イタリアの食の会社「イータリー」でチーズを担当
その頃、「イータリー」が日本に出店するという話しが出た。トリノに次いで二件目がなんと日本だった。 場所は渋谷の近く、代官山だった。ジョリートさんから誘いがあり、代官山で5年間働くことになった。イータリーが代官山にあったのは、2008年~2014年。「そこで学んだことは多くありました」と、恵子さん。
イータリー(Eataly)はEatとItalyを組み合わせた造語。トリノの本店は、リキュール製造メーカーの工場跡地に建てられた。オープンしたのは、2007年1月26日。イータリーのサイトによると、「創業者はアルバ出身で、元々は家電製品チェーンを経営していたが、売却してEATALYを始めた。

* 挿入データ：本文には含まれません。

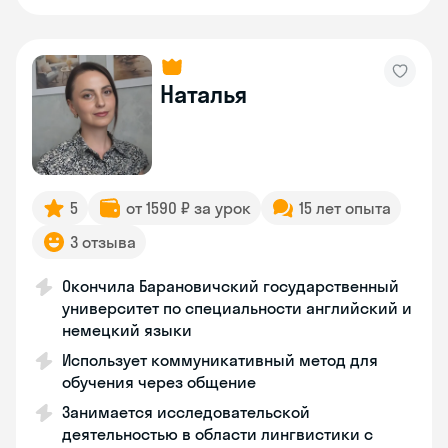
Наталья
5
от 1590 ₽ за урок
15 лет опыта
3 отзыва
Окончила Барановичский государственный
университет по специальности английский и
немецкий языки
Использует коммуникативный метод для
обучения через общение
Занимается исследовательской
деятельностью в области лингвистики с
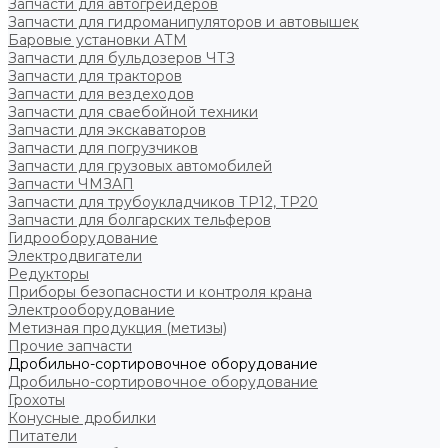
Запчасти для автогрейдеров
Запчасти для гидроманипуляторов и автовышек
Баровые установки АТМ
Запчасти для бульдозеров ЧТЗ
Запчасти для тракторов
Запчасти для вездеходов
Запчасти для сваебойной техники
Запчасти для экскаваторов
Запчасти для погрузчиков
Запчасти для грузовых автомобилей
Запчасти ЧМЗАП
Запчасти для трубоукладчиков ТР12, ТР20
Запчасти для болгарских тельферов
Гидрооборудование
Электродвигатели
Редукторы
Приборы безопасности и контроля крана
Электрооборудование
Метизная продукция (метизы)
Прочие запчасти
Дробильно-сортировочное оборудование
Дробильно-сортировочное оборудование
Грохоты
Конусные дробилки
Питатели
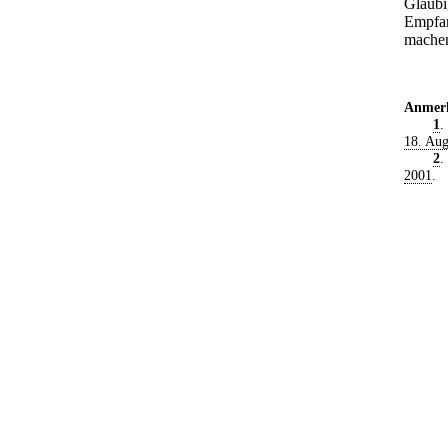
Gläubi
Empfan
mache
Anmer
1
.
18. Aug
2
.
2001
.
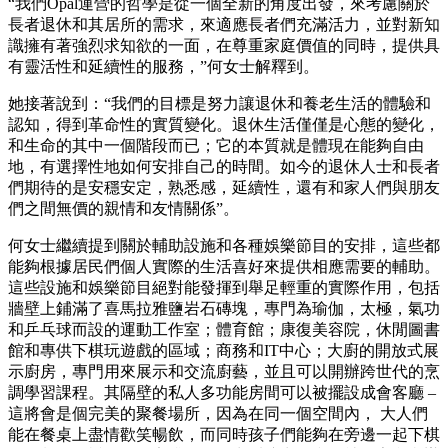
“我們Opal運營的哲學是從一個全新的角度出發，來考慮關於
長者退休和其居所的需求，來適應長者們充滿活力，並對新知
識擁有著強烈求知欲的一面，在尊重家庭價值的同時，提供具
有靈活性和延續性的服務，”何女士解釋到。
她接著說到：“我們的目標是努力讓退休和養老生活的體驗和
認知，得到革命性的實質變化。退休生活僅僅是心態的變化，
和生命的其中一個階段而已；它的本質就是體現在能夠自由
地，有選擇性地如何安排自己的時間。如今的退休人士和長者
們期待的是安穩安定，熟悉感，延續性，還有和家人們與朋友
們之間無價的親情和友情關係”。
何女士繼續提到關於輔助設施和各種娛樂節目的安排，這些都
能夠根據居民們個人實際的生活喜好來提供相應需要的輔助。
這些設施和娛樂節目絕對能發揮到舉足輕重的實際作用，包括
牆壁上鋪滿了喜馬拉雅鹽岩石磚塊，專門為瑜伽，太極，氣功
和乒乓球而設的運動工作室；體育館；康復美容院，休閒圖書
館和專供下棋玩遊戲的區域；商務和IT中心；大廚的開放式展
示廚房，專門用來展示和交流廚藝，並且可以開辦跨世代的烹
調學習課程。其隔壁的私人多功能房間可以被擺設成會客廳 –
這將會是個完美的聚餐場所，因為在同一個空間內， 大人們
能在餐桌上盡情歡笑暢飲，而同時孩子們能夠在旁邊一起下棋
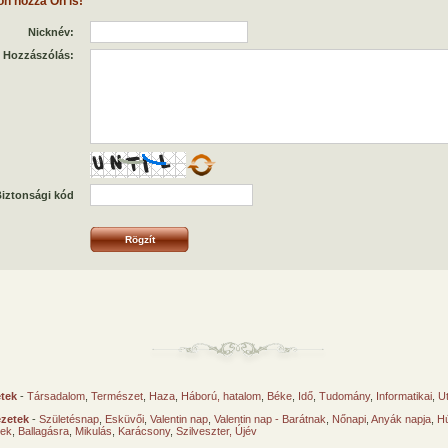
on hozzá Ön is!
Nicknév:
Hozzászólás:
iztonsági kód
etek
-
Társadalom
,
Természet
,
Haza
,
Háború, hatalom
,
Béke
,
Idő
,
Tudomány
,
Informatikai
,
U
ézetek
-
Születésnap
,
Esküvői
,
Valentin nap
,
Valentin nap - Barátnak
,
Nőnapi
,
Anyák napja
,
Hú
sek
,
Ballagásra
,
Mikulás
,
Karácsony
,
Szilveszter, Újév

土地の所有者であるトリノ市が工場跡地利用の企画を公募。EATALYの企画が指名を獲得。経営者はピエモンテ州アルバの実業家、オスカール・ファリネッティ」とある。開設にあたりスローフードのアドバイスを受け、イタリアの厳選された食、食事ができる場、ワークショップができる教育の場、食関連の書籍の販売などもしている。トリノのイータリーのことは、日本でも雑誌で特集が組まれた。

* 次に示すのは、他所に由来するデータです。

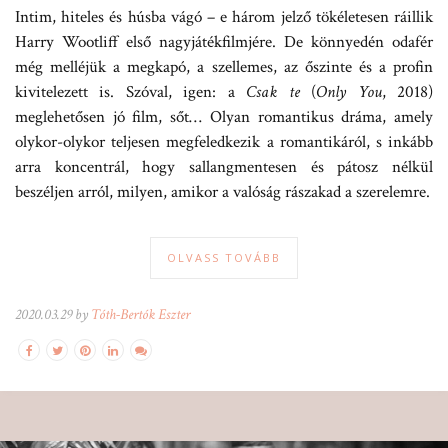
Intim, hiteles és húsba vágó – e három jelző tökéletesen ráillik
Harry Wootliff első nagyjátékfilmjére. De könnyedén odafér
még melléjük a megkapó, a szellemes, az őszinte és a profin
kivitelezett is. Szóval, igen: a
Csak te
(
Only You
, 2018)
meglehetősen jó film, sőt… Olyan romantikus dráma, amely
olykor-olykor teljesen megfeledkezik a romantikáról, s inkább
arra koncentrál, hogy sallangmentesen és pátosz nélkül
beszéljen arról, milyen, amikor a valóság rászakad a szerelemre.
OLVASS TOVÁBB
2020.03.29 by
Tóth-Bertók Eszter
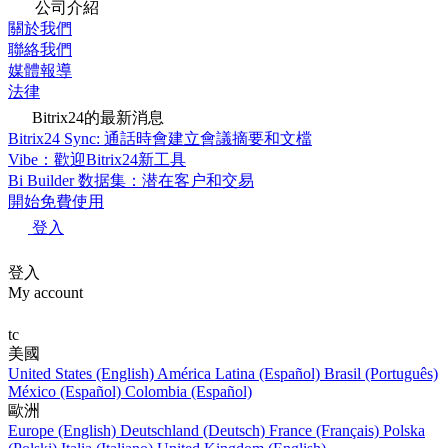
公司介紹
關於我們
聯絡我們
媒體報導
法律
Bitrix24的最新消息
Bitrix24 Sync: 通話時會建立會議摘要和文檔
Vibe：歡迎Bitrix24新工具
Bi Builder 数据集：潜在客户和交易
開始免費使用
登入
登入
My account
tc
美國
United States (English)
América Latina (Español)
Brasil (Português)
México (Español)
Colombia (Español)
歐洲
Europe (English)
Deutschland (Deutsch)
France (Français)
Polska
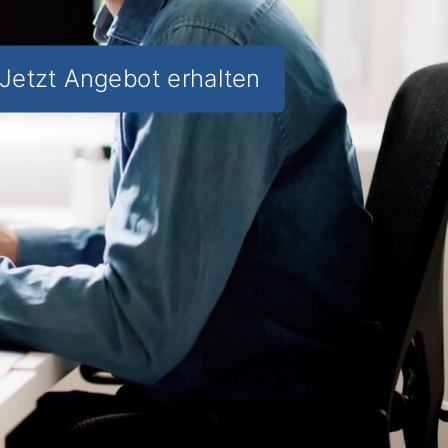
Jetzt Angebot erhalten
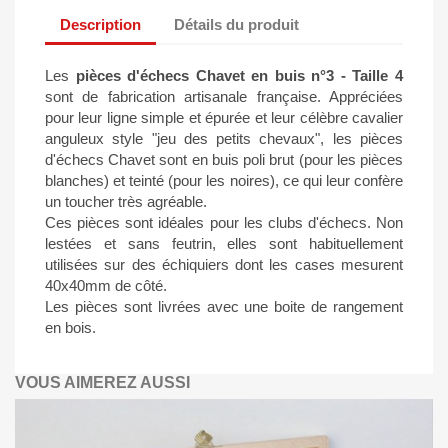
Description
Détails du produit
Les
pièces d'échecs Chavet en buis n°3 - Taille 4
sont de fabrication artisanale française. Appréciées
pour leur ligne simple et épurée et leur célèbre cavalier
anguleux style "jeu des petits chevaux", les pièces
d'échecs Chavet sont en buis poli brut (pour les pièces
blanches) et teinté (pour les noires), ce qui leur confère
un toucher très agréable.
Ces pièces sont idéales pour les clubs d'échecs. Non
lestées et sans feutrin, elles sont habituellement
utilisées sur des échiquiers dont les cases mesurent
40x40mm de côté.
Les pièces sont livrées avec une boite de rangement
en bois.
VOUS AIMEREZ AUSSI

「はじめはイタリアの食材のことはあまり知らなかった。例えばオリーブオイルのその種類の多さ。北はないけども、北西部のリグーリア州のあたりからずっと南までオリーブオイルが全部ある。ワインはもちろん全部ある。例えば、パルマのハム。エミリア=ロマニャ州の食材です。いろんな生ハムや、サラミも、バルサミコ酢もある。パスタ。あんな種類があると思わないし。家庭で全部手作り、昔のお母さんは手づくりしている。ピエモンテはタヤリーン。地方地方の食が濃い。あとは土地のものしか食べない。 ミラノとかトリノとか都会の若い人は、いろんなレストランがある。中華とか日本食とかもあったりするけど、一歩田舎に行くと、それがない。自分の畑で採れたものしか食べない。それが好き。一番おいしいと思っている。すごいなと思って」
「私がいたアグリツーリズムは、トマトが一番おいしい夏に収穫して、それを全部冬の保存食にする。旦那さんと2人で。私も手伝った。アプリコットとか、ほかの果物も全部。アグリツーリズムのお客さんに出すためのジャムを作る。それも全部手作り。例えばトマトのソースで作ったパスタのおいしいこと。『えっ。これ何の味』。『さっき取ったトマトとオリーブオイルだけだよ。ニンニクと』食材のおいしさがそのまま出てる。素晴らしい。イタリアの地方はフランスと比べると違うなあと。日本と比べるともっと違うなと思う。マクドナルドがローマのスペイン広場にできるっていう話しがでた時に、いかにイタリア人が反発したか。あれは本当よく分かります。当然です」
道の駅川場田園プラザ(群馬県利根郡川場村大字萩室385)
https://denenplaza.co.jp/
KAWABA CHEESE
https://denenplaza.co.jp/shopping/kawaba_cheese/
追記:
川場村「田園プラザ川場」は、東京駅から上越新幹線で「上毛高原」駅まで約1時間。そこから車で30分。今回は、ウーメンズアクションネットワーク理事長・上野千鶴子さんも「行きたい」というので駅で待ち合わせ、片岡恵子さんに迎えていただいた。現地では、編集担当のHさんと合流。こうして、片岡さんのチーズ工房見学と、チーズ製品をいただきながらのロングインタビューとなった。